Across the listing below, count the lines containing "YouTube". Answer with that number only.

== Information provided ==
=== Section Start ===

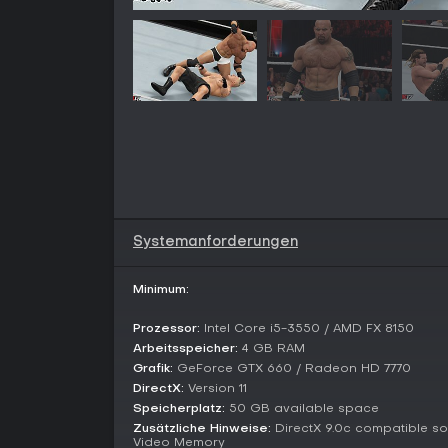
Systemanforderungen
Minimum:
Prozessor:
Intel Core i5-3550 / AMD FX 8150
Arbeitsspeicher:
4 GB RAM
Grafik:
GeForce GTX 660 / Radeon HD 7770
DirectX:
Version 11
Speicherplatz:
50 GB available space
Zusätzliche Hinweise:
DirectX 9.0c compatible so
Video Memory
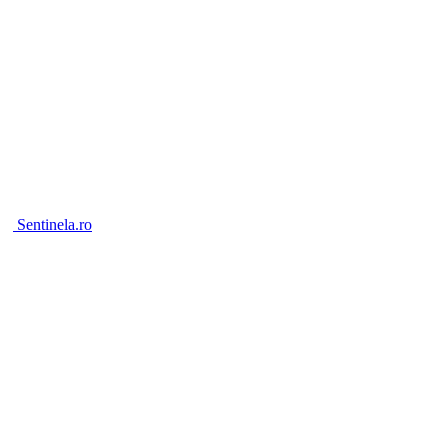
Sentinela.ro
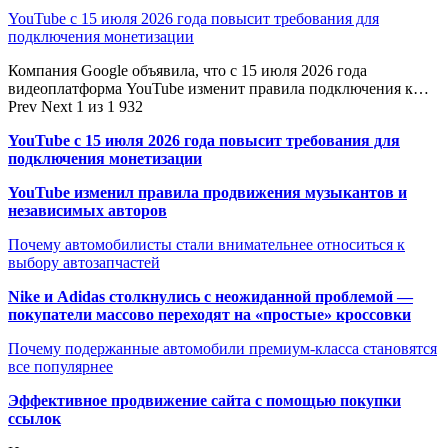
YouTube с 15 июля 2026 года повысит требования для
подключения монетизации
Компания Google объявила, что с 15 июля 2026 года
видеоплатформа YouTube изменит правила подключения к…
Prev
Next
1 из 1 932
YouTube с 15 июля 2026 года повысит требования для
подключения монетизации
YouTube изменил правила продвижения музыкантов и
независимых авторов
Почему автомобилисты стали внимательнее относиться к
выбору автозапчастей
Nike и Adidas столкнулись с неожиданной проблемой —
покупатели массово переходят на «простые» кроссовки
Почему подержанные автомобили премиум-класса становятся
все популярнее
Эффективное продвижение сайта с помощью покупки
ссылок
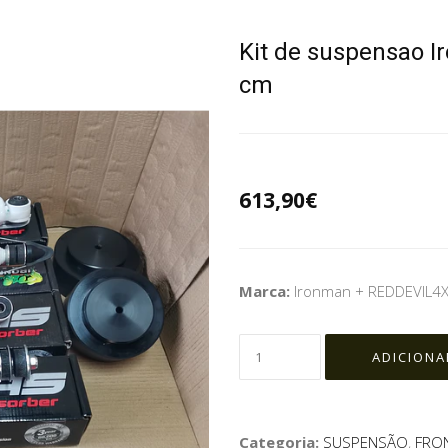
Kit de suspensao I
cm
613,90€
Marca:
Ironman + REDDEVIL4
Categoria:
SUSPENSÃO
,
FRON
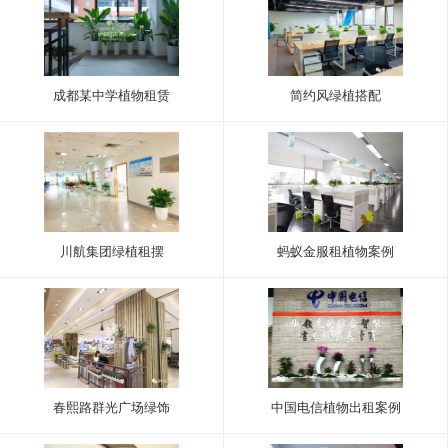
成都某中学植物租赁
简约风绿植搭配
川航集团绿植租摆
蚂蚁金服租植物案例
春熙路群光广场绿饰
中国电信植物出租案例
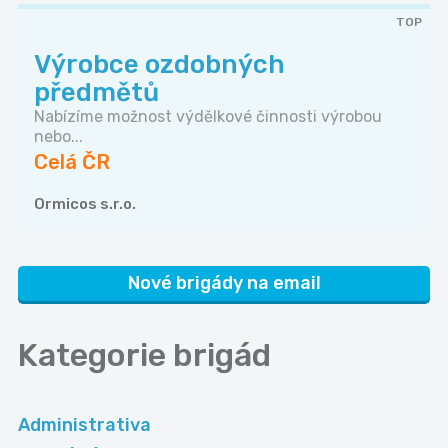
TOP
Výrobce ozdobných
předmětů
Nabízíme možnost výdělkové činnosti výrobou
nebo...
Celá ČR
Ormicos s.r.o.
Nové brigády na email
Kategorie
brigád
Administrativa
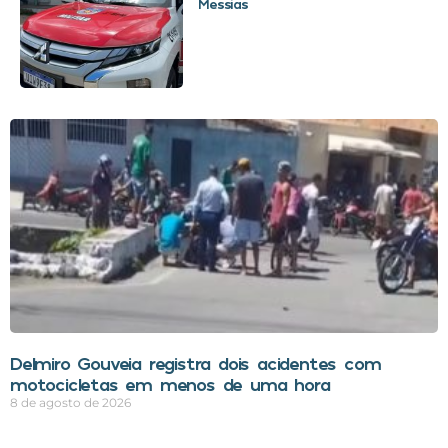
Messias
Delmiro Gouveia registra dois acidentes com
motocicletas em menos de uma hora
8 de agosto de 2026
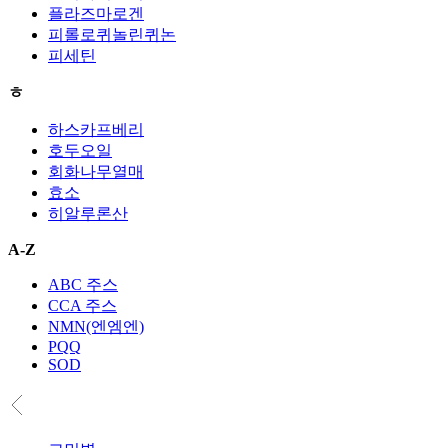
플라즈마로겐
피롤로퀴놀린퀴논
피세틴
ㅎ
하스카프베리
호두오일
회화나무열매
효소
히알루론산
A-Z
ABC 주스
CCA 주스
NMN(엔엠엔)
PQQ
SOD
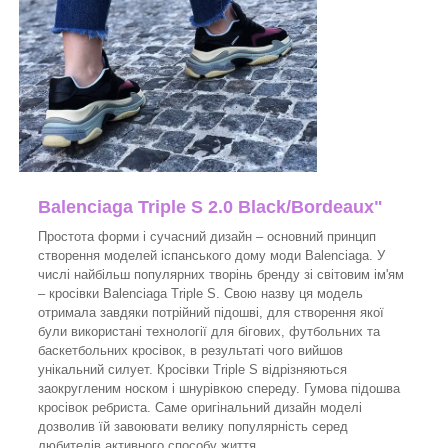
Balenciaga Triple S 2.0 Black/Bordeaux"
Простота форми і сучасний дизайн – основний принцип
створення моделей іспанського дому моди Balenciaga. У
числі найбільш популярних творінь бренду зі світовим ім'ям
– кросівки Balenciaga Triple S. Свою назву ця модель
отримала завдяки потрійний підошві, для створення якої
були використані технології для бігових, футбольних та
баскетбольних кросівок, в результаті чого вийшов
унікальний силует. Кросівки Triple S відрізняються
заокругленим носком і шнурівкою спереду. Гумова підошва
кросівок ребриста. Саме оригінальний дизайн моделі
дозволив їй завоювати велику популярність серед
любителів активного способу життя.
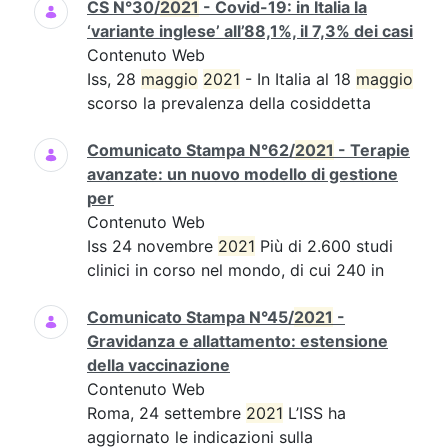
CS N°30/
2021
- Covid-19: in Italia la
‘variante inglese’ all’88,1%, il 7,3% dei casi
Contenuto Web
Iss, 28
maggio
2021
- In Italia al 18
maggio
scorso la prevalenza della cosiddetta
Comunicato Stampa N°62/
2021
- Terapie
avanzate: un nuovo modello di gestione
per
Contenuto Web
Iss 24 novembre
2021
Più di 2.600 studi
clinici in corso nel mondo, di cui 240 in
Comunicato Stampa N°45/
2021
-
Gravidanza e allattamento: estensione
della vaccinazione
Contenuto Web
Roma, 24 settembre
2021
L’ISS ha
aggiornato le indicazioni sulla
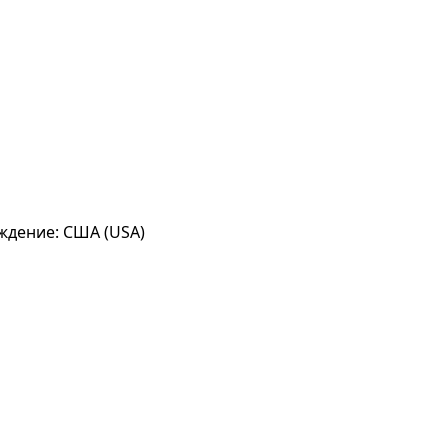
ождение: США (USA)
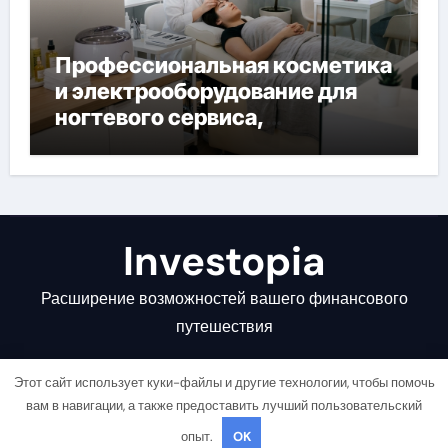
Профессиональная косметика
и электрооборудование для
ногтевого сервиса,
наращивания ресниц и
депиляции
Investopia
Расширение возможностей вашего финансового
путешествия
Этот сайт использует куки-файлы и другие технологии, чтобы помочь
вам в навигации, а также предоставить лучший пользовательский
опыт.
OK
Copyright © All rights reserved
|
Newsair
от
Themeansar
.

=== Section End ===

== Written solution ==
4